Porting NetBSD to HummingBoard Pulse, Part 1
This report was written by Saurav Prakash as part of Google Summer of Code 2019.
My venture into the first phase of The Google Summer of Code is nearing an end. The experience was enriching in every dimension, and the learning exposure I was subjected to was genuinely worthwhile. Here is a brief report on the work I have performed during this coding period.
About HummingBoard Pulse
HummingBoard Pulse is an arm64 board developed by SolidRun, with iMX8 System-on-Chip, Dual/Quad core Cortex A53 processor. This project involves extending the GENERIC64 kernel to support iMX8 SoC.
Device Tree Files
We compare the compatible property of the root node in the device tree with the list of ARM platforms compiled into the kernel. We add the .dts file for imx8 which is compatible with the imx8mq.dtsi file adopted from the Linux mainline 5.1.4. At this early stage, nodes for uart, iomux and clock only were created.
Board Platform Code
The platform code provides SoC specific code needed early at boot. The arm_platform structure for imx8 is initialised here. It contains function pointers like .ap_attach_init_args, .ap_device_register, .ap_reset, .ap_delay, .ap_uart_freq, .ap_mpstart and a, platform_early_putchar_function so that we can send a character to UART.
Clock Driver
During the booting stage we only need to enable the uart clocks (IMX8MQ_CLK_UART*_ROOT) and its parents. This includes writing drivers for fixed clocks (OSC_25M, OSC_27M, OSC_32K, and more), fixed-factor clocks, divider clocks, mux clocks, composite clocks (IMX8MQ_CLK_UART*), gate clocks (IMX8MQ_CLK_UART*_ROOT), sccg-pll clocks, and frac-pll clocks.
UART Driver
The imx drivers are separated between "core driver" and "bus glue". <arch/arm/imx/imxuart.c> is a "core driver", and we need to write a fdt based "bus glue" for the custom bus, this non-fdt based imx code currently uses.
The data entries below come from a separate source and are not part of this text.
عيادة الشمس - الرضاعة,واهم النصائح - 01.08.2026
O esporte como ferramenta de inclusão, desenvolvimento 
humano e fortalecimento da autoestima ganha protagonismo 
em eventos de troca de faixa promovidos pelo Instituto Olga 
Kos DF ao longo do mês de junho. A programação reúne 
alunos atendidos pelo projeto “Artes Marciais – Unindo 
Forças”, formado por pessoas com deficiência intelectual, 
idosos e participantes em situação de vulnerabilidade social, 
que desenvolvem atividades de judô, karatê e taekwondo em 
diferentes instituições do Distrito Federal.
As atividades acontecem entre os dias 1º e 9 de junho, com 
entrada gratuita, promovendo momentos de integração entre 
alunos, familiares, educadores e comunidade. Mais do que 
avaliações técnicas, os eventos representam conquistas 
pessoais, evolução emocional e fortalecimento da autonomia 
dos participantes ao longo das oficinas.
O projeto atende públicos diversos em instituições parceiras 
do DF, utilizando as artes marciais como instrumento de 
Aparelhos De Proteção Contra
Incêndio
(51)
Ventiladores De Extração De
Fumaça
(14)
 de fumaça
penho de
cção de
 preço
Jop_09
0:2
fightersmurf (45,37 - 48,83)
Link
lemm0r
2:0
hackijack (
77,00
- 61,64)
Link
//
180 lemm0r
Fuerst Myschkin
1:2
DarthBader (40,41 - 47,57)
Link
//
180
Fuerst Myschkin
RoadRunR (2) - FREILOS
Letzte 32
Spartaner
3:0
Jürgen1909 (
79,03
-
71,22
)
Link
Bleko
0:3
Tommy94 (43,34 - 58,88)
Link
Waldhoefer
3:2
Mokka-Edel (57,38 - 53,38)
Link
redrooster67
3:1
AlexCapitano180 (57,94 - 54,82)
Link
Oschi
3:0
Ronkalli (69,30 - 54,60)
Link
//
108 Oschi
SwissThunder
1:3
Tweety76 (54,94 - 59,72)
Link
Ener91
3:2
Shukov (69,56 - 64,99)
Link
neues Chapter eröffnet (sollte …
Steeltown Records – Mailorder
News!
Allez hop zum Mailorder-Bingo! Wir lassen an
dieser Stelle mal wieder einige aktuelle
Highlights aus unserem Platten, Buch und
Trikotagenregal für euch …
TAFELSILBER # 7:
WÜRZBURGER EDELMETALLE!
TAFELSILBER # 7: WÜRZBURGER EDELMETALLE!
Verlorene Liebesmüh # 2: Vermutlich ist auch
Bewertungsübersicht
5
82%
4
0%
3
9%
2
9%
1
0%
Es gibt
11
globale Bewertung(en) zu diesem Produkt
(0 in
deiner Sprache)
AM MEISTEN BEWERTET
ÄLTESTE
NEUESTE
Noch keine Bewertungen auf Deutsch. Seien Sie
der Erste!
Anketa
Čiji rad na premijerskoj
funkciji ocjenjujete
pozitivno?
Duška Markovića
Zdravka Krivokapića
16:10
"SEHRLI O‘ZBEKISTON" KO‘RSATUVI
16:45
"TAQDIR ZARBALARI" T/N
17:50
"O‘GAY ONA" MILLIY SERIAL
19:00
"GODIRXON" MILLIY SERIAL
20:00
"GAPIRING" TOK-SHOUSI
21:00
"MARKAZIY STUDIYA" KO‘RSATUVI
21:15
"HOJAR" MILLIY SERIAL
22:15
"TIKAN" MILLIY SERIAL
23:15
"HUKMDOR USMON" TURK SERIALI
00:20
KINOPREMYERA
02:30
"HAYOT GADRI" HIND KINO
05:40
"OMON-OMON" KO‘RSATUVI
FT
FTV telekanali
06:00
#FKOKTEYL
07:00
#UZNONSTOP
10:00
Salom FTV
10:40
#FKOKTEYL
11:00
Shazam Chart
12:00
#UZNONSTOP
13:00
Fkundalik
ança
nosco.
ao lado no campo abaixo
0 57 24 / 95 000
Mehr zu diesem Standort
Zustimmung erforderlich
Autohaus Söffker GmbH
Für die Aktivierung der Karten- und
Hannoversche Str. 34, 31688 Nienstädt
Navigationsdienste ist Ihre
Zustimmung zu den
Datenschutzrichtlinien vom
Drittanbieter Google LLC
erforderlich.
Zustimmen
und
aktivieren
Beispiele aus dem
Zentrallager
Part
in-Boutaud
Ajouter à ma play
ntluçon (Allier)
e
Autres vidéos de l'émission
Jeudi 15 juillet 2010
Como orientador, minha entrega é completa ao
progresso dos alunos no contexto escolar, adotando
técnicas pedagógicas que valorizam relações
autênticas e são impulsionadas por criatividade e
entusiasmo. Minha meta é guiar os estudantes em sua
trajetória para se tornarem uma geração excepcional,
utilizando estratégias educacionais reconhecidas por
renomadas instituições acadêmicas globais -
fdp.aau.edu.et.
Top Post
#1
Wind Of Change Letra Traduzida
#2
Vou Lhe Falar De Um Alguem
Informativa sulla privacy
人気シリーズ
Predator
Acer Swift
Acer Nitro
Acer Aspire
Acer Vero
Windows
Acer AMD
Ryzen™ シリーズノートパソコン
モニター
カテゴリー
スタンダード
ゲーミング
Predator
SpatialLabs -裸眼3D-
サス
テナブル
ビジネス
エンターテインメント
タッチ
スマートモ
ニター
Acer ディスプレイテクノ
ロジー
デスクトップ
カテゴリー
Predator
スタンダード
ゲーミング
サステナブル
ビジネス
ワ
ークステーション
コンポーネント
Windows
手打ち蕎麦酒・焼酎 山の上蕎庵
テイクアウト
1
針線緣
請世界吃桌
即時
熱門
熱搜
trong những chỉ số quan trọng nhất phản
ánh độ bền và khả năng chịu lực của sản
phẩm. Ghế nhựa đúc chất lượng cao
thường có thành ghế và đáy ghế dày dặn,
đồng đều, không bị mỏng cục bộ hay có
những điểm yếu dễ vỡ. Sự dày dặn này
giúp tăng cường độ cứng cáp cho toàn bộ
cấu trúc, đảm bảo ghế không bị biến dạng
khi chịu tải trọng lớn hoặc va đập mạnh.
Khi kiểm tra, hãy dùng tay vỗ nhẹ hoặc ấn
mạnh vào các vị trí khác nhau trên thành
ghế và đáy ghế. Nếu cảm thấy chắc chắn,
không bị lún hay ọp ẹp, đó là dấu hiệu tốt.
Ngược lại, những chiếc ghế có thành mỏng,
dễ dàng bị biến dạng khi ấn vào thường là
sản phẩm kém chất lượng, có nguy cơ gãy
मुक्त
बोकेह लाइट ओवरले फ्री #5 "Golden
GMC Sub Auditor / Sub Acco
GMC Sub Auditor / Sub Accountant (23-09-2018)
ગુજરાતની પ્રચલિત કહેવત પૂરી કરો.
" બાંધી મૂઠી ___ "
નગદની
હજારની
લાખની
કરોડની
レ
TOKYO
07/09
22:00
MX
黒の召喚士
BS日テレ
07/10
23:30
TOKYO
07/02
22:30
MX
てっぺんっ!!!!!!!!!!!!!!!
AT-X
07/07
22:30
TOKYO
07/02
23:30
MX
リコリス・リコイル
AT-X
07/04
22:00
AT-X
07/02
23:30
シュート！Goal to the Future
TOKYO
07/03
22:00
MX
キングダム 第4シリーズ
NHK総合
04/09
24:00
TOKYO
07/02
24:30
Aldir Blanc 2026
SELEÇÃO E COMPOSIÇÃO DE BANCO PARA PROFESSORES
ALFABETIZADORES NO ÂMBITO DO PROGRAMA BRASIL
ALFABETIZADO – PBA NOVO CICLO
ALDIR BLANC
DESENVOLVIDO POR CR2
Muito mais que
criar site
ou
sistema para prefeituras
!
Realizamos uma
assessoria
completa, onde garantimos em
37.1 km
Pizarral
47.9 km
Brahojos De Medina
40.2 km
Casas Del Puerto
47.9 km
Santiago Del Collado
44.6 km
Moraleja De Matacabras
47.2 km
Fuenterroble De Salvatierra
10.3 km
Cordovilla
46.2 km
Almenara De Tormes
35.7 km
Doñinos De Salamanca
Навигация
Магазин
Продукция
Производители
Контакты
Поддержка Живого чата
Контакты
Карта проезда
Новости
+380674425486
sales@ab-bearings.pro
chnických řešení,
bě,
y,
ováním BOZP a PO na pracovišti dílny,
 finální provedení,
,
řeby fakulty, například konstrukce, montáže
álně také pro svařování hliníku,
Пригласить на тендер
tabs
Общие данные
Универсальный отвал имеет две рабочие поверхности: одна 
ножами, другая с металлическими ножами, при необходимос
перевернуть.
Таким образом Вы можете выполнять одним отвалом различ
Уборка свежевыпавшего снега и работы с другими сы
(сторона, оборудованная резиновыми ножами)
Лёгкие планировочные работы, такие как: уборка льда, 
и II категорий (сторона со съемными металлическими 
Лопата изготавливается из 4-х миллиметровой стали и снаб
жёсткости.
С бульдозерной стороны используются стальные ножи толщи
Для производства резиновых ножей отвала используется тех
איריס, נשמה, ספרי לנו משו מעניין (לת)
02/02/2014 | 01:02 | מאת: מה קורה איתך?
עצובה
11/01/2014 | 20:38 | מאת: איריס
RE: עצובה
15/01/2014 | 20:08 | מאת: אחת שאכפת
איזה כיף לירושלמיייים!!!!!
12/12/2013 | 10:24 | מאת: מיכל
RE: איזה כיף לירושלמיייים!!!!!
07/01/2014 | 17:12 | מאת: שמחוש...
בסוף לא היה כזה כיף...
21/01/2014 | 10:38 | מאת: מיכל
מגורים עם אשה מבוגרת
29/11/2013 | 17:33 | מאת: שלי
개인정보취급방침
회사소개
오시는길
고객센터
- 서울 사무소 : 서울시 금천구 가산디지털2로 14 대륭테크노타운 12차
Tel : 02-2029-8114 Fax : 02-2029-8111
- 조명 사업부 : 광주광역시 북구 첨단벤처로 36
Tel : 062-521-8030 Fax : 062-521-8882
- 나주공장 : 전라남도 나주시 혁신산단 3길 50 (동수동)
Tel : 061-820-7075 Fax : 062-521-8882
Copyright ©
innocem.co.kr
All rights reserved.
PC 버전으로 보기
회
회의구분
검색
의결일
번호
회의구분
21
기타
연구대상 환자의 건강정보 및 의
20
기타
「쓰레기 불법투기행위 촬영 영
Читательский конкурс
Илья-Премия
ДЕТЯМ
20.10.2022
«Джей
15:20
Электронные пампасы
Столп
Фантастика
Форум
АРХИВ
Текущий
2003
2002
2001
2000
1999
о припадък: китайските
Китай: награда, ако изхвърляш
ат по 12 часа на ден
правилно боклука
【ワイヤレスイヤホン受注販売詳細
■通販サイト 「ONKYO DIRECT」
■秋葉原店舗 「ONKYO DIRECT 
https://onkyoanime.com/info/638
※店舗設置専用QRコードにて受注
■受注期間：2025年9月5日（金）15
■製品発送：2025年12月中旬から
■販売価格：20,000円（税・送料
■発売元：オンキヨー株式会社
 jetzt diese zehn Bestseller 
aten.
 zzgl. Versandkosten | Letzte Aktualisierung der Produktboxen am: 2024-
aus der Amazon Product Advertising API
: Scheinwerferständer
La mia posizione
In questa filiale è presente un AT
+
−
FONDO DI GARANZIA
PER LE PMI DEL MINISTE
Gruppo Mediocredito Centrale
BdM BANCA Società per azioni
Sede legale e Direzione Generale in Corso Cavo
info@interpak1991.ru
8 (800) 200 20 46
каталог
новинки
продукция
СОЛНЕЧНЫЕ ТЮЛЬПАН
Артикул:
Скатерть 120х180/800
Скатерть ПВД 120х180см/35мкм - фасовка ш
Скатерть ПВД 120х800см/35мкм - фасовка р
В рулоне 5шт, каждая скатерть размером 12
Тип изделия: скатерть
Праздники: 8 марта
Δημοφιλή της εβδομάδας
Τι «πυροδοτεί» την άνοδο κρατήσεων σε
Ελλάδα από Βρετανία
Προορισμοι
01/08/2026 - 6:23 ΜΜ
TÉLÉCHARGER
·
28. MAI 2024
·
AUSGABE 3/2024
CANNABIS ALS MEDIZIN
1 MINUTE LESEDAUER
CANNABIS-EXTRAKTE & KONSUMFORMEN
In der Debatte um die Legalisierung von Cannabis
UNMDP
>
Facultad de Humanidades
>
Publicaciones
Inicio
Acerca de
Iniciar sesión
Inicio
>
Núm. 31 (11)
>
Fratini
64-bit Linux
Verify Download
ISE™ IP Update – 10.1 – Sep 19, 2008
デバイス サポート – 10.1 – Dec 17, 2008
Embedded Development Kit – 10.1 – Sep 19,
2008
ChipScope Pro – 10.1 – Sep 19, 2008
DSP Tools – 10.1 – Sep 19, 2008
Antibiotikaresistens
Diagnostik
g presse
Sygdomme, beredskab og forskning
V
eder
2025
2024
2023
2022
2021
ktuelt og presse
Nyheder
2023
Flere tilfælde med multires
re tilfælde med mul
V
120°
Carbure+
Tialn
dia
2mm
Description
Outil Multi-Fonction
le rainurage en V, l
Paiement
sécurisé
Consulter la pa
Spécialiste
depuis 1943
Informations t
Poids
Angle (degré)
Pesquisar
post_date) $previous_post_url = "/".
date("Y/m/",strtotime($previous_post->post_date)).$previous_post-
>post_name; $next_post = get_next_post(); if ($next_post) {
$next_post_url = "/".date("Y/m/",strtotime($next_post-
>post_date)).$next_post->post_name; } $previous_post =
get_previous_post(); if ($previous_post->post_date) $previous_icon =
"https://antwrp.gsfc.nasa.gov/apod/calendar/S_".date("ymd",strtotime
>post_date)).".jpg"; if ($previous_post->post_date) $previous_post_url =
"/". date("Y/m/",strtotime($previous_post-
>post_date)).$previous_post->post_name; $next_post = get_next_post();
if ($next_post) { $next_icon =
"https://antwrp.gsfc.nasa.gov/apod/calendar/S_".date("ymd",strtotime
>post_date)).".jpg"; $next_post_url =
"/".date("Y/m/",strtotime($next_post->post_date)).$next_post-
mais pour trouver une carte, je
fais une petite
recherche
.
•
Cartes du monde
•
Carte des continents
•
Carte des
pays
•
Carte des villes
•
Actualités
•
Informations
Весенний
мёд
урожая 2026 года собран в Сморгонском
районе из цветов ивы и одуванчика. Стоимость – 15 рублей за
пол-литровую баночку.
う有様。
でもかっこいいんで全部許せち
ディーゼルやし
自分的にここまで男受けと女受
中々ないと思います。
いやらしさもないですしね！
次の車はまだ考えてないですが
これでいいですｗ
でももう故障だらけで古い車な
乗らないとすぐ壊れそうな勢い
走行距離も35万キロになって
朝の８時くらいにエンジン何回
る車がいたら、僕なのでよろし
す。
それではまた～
You can checkout the code from here.What's Next
The sccg-pll, frac-pll, composite clocks aren't complete yet. So the focus in the next weeks would be to complete the unfinished work as required for the board to be booting till root. Finalising the UART driver code. Modifying the drivers written now, to suit the needs later. And then moving on further to write iomux driver, and then a USB driver for a storage device to boot from.
Lastly I would like to thank my mentors, @jmcneill, @martin @Cryo for being a constant support and non-flickering guidance throughout the process.